Da staunten die Passanten nicht schlecht, als ihnen mitten in der Würzburger Innenstadt keine Taube, sondern ein Greifvogel vor die Nase flatterte. Seine ersten Flugversuche endeten für den jungen Wanderfalken auf einem Sims am Turm der Neubaukirche, in der seine Eltern nisten. Durch das verschlossene Fenster kam der Jungvogel nicht zurück in das Gebäude, und so saß er erst einmal fest.
Als der zu Hilfe gerufene Falkner Harald Dellert eintraf, hüpfte der Vogel umringt von Passanten auf dem Gehweg herum. Dabei wurde das Jungtier von einigen Amseln attackiert. „Jungvögel sind auch durch andere Vögel wie Krähen oder eben Amseln gefährdet“, erklärt Harald Dellert von der Greifvogelauffangstation Jürgen Färber. Er warf ein Tuch über den Wanderfalken und konnte ihn so einfangen. Verletzt war der Vogel nicht, wohl aber orientierungslos und verängstigt.
Am Vortag hatten die Falkner bereits die Schwester des jungen Wanderfalken an der Neubaukirche aufgegriffen. Auch sie fand den Weg zurück in den Horst der Eltern nicht mehr. „Ähnlich wie bei Kindern, die auch erst laufen lernen müssen, kommen die jungen Vögel noch nicht so weit“, erklärt Dellert, „sie müssen erst die nötigen Muskeln aufbauen.“ In der sogenannten Bettelflugperiode fliegt der Nachwuchs immer nur ein kleines Stück und wartet dann auf die Eltern, die Futter bringen. Mitten in der Innenstadt ein gefährliches Unterfangen: So können die jungen Vögel etwa leicht in den Straßenverkehr geraten.
Etwa fünf Wochen sind die beiden Jungtiere alt.

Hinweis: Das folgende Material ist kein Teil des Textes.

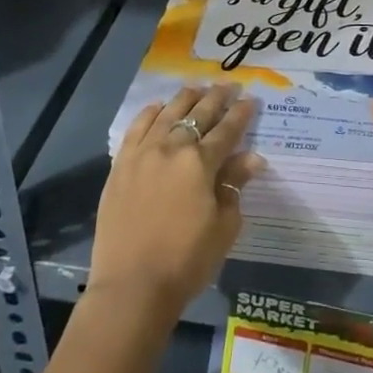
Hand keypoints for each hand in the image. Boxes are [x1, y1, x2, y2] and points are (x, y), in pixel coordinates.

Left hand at [89, 85, 265, 320]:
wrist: (132, 287)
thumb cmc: (186, 261)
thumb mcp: (223, 227)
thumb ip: (235, 186)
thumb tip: (252, 158)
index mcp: (200, 163)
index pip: (227, 130)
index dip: (241, 114)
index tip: (251, 99)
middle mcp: (171, 148)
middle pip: (198, 114)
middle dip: (217, 97)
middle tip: (229, 85)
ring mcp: (142, 154)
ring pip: (167, 113)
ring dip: (185, 98)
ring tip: (197, 88)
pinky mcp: (121, 165)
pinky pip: (137, 128)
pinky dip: (150, 113)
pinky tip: (158, 106)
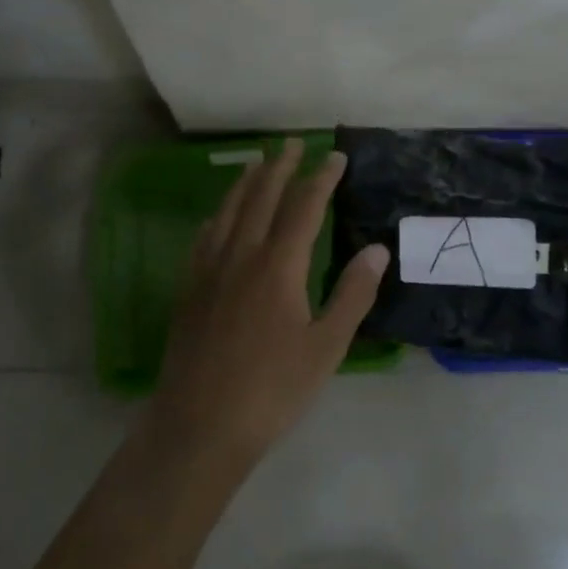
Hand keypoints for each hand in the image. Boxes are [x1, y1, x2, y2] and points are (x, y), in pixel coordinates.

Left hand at [154, 138, 388, 461]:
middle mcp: (241, 255)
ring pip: (229, 211)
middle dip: (280, 167)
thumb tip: (377, 249)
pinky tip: (218, 216)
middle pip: (262, 197)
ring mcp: (209, 270)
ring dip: (246, 182)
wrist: (199, 426)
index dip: (322, 178)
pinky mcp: (189, 289)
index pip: (304, 207)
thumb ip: (352, 294)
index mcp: (278, 265)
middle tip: (292, 142)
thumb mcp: (326, 347)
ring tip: (257, 161)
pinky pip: (204, 237)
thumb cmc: (272, 390)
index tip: (335, 157)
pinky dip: (218, 215)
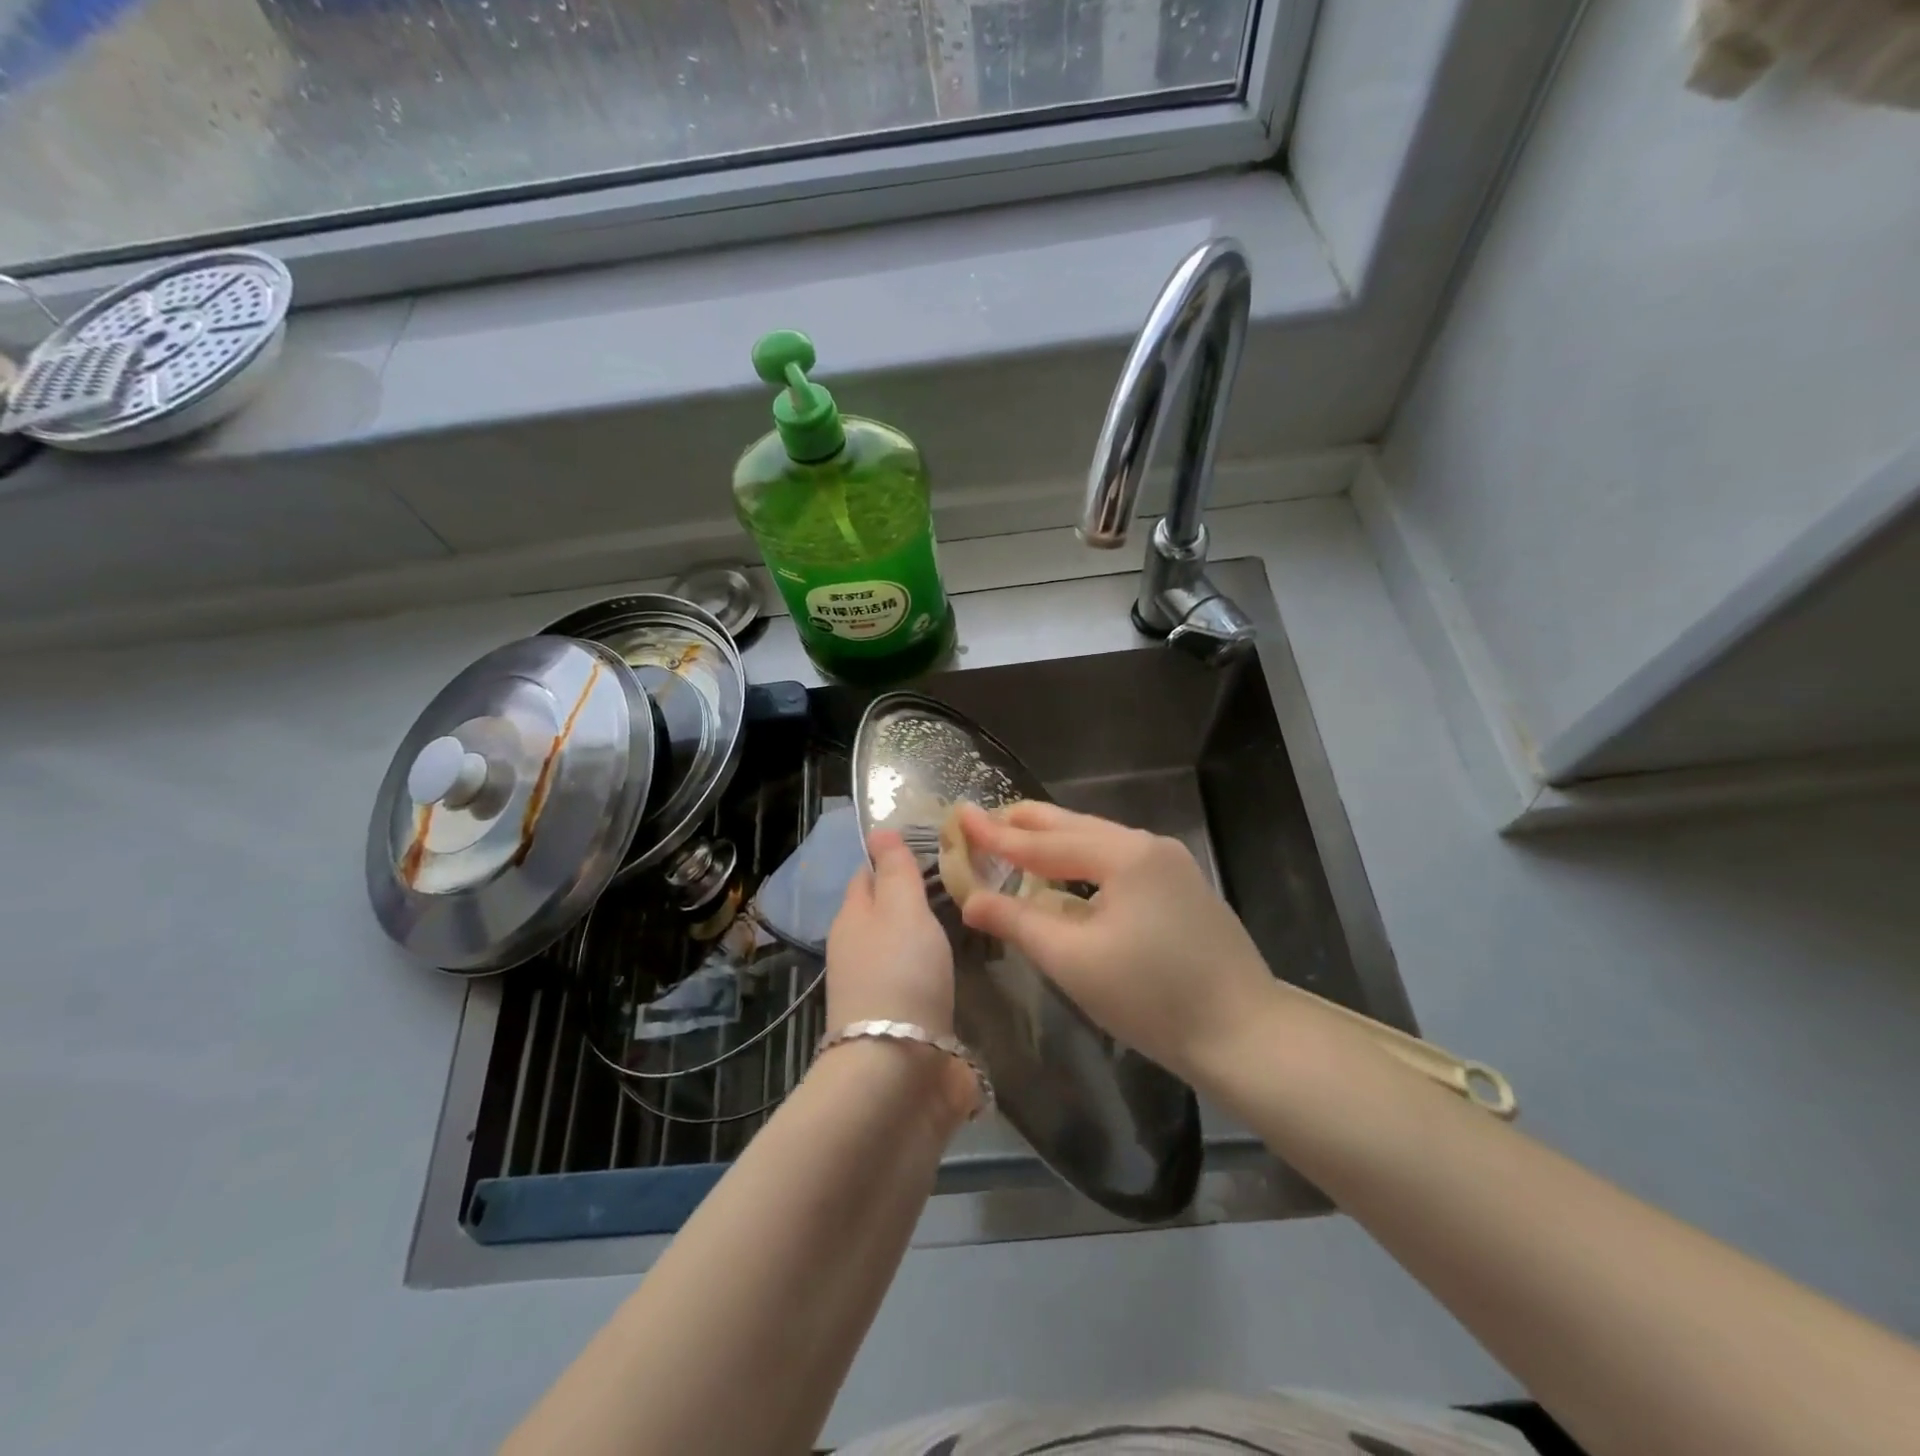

Ausgewachsen sind sie die schnellsten Vögel der Welt: Im Sturzflug erreichen Wanderfalken sie laut Dellert bis zu 350 Stundenkilometer. In der Natur nisten die artgeschützten Greifvögel in Felsen. Durch den Rückgang ihres natürlichen Lebensraumes weichen sie aber auch auf menschengemachte ,Felsen' wie Kirchtürme aus. Drei weitere Brutpaare in der Würzburger Umgebung sind der Auffangstation Färber zurzeit bekannt, aber so zentral in der Innenstadt sind die Wanderfalken eine Seltenheit.
In ihrem Übergangsheim in Oberaltertheim werden die Geschwistervögel gefüttert und können in Ruhe ihre Flügel erproben. In einigen Tage, wenn sie wieder kräftig genug sind, werden sie im Umland freigelassen.
50 bis 70 Greifvögeln und Eulen in Not helfen Jürgen Färber und sein Team jedes Jahr. In der staatlich geprüften Auffangstation wird derzeit auch ein verunglückter Uhu gepflegt sowie eine Schleiereule, die gerade noch einem Fuchs entkommen ist. Langzeitpatient ist seit drei Jahren ein Rotmilanweibchen, das in ein Windrad geraten ist.
Für Vogelfreunde: Am 20. und 21. Juni lädt die Auffangstation Färber, Gässlein 5 in Oberaltertheim, zum Tag der offenen Tür ein. Es gibt auch eine Flugshow.